Each of his predecessors had honey-moon periods and each left with staggeringly terrible numbers trailing in their wake. Ngqula may have more political backing, but in his brief tenure, he has succeeded both in alienating an impressively wide range of staff and attracting intense media scrutiny over a questionable leasing deal and the helicopter he uses to dodge Gauteng traffic jams.

Whether the profits he announced two weeks ago represent a fundamental turnaround or a short-term lift from asset restructuring and cost-cutting remains to be seen, but it is beside the point.

The recapitalisation of Transnet makes all kinds of sense, but the retention of SAA on a shortening list of strategic assets looks like a mistake.

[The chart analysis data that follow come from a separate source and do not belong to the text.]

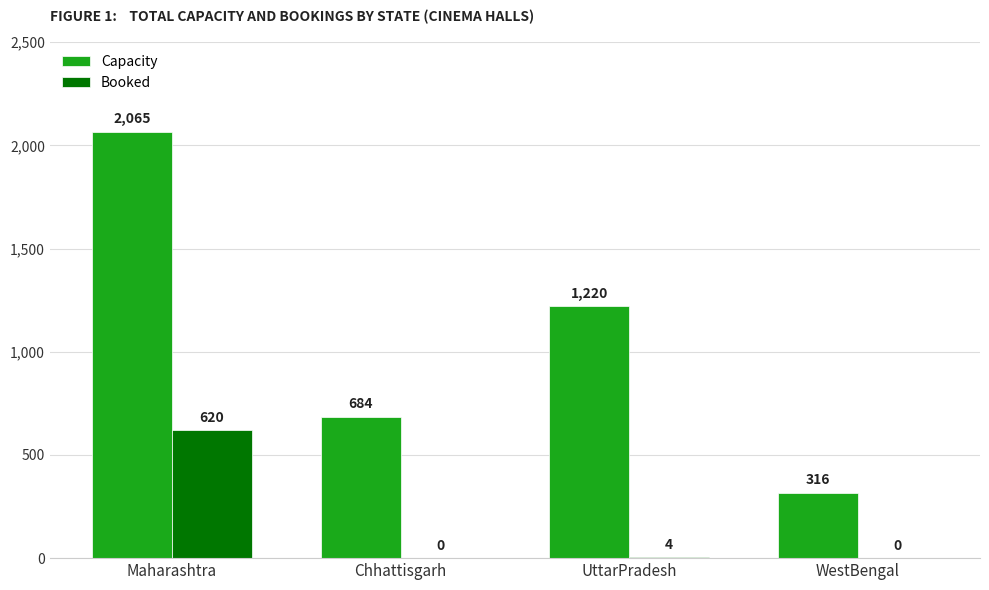

What is the sum of all Capacity values?

4285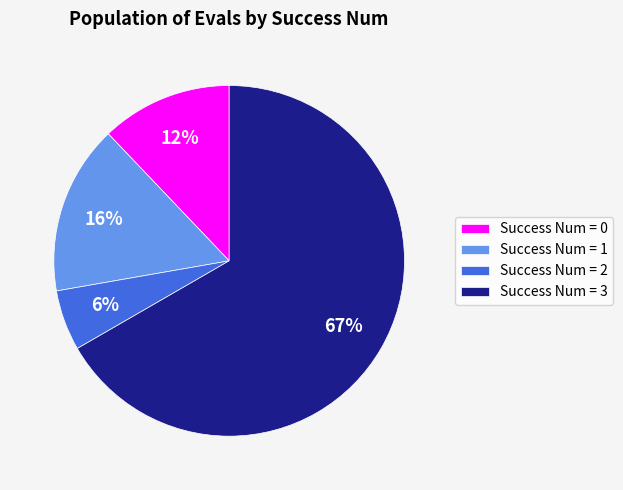

Is it true that Success Num = 0 is 12% of the pie?

True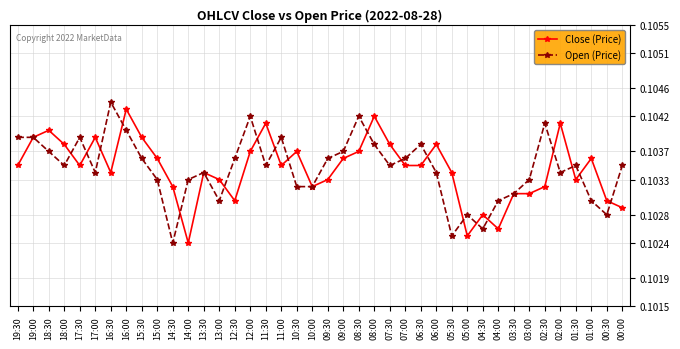

How many series are shown in this chart?

2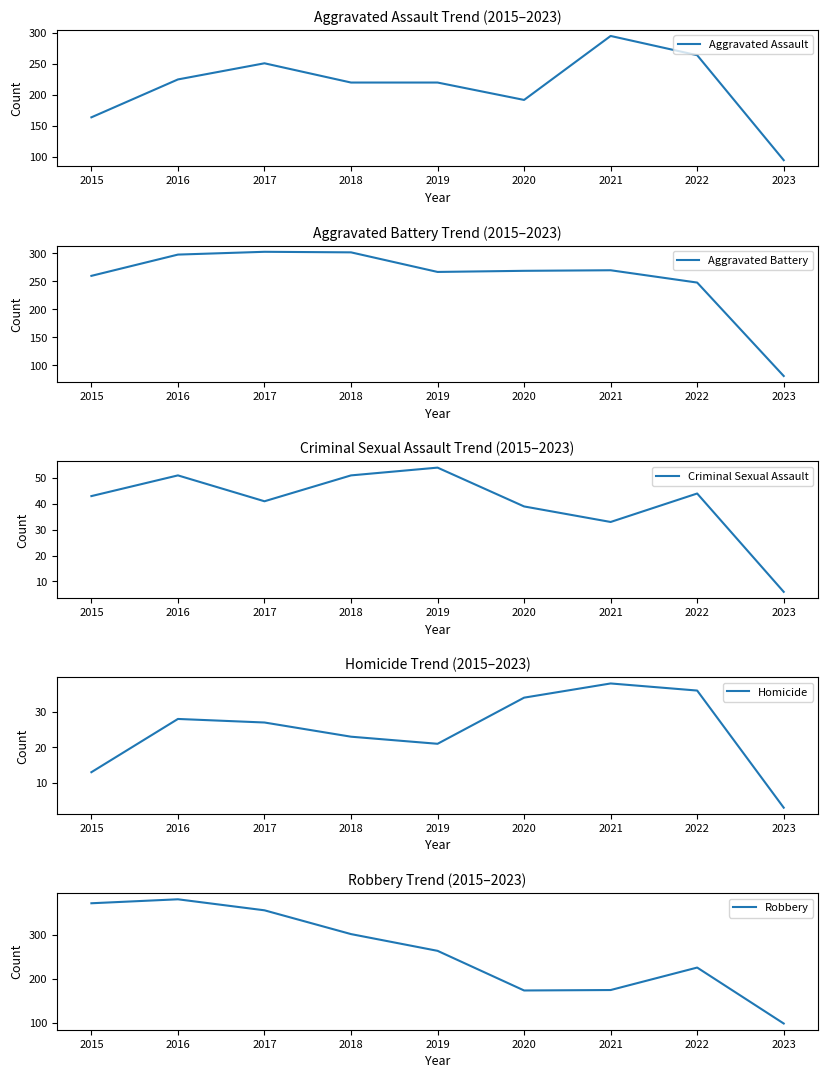

Which series has the largest range (max minus min)?

Robbery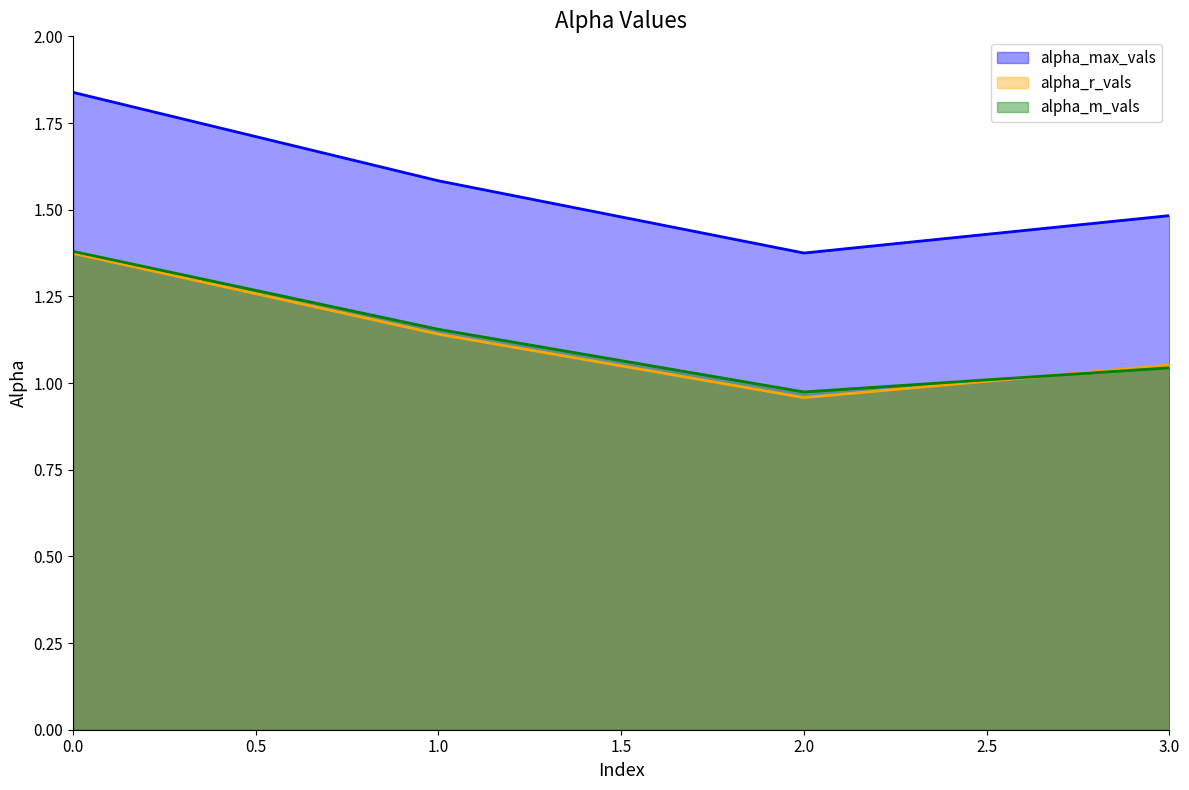

What is the total value across all series at 2?

3.3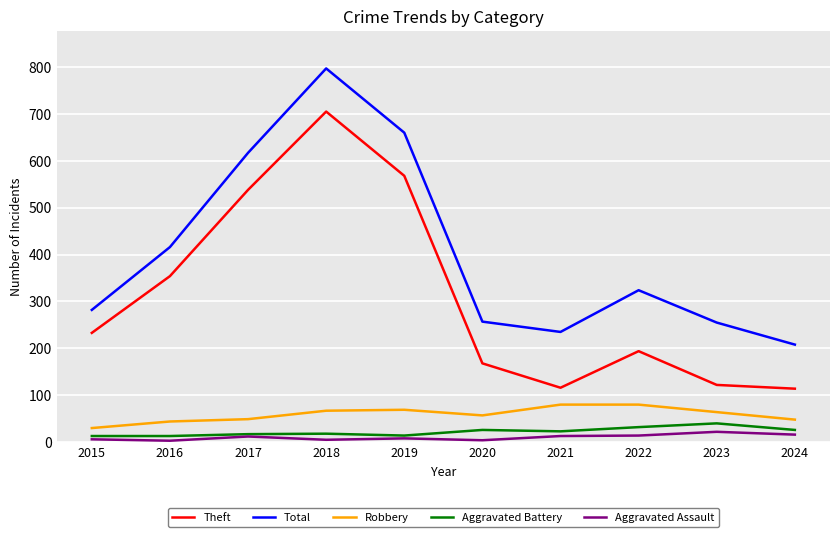

Where is Total nearest to the value 502?

2016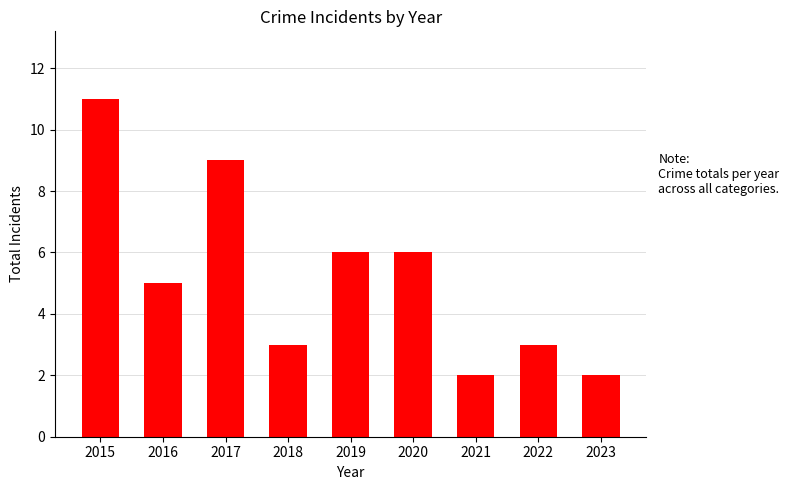

What is the approximate value at 2022?

3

Finally, it will be hard for the government to lead the liberalisation of African airspace while it owns the continent’s dominant airline and the success of SAA’s pricey routes to African destinations points to massive pent-up demand. A vicious pack of low-cost carriers contesting this market would do more to boost commerce than SAA in its current form could ever manage.

It is heartwarming to see our ensign on the far-flung runways of the world, but the cost is ruinous and we have plenty of genuine achievements to feel good about these days.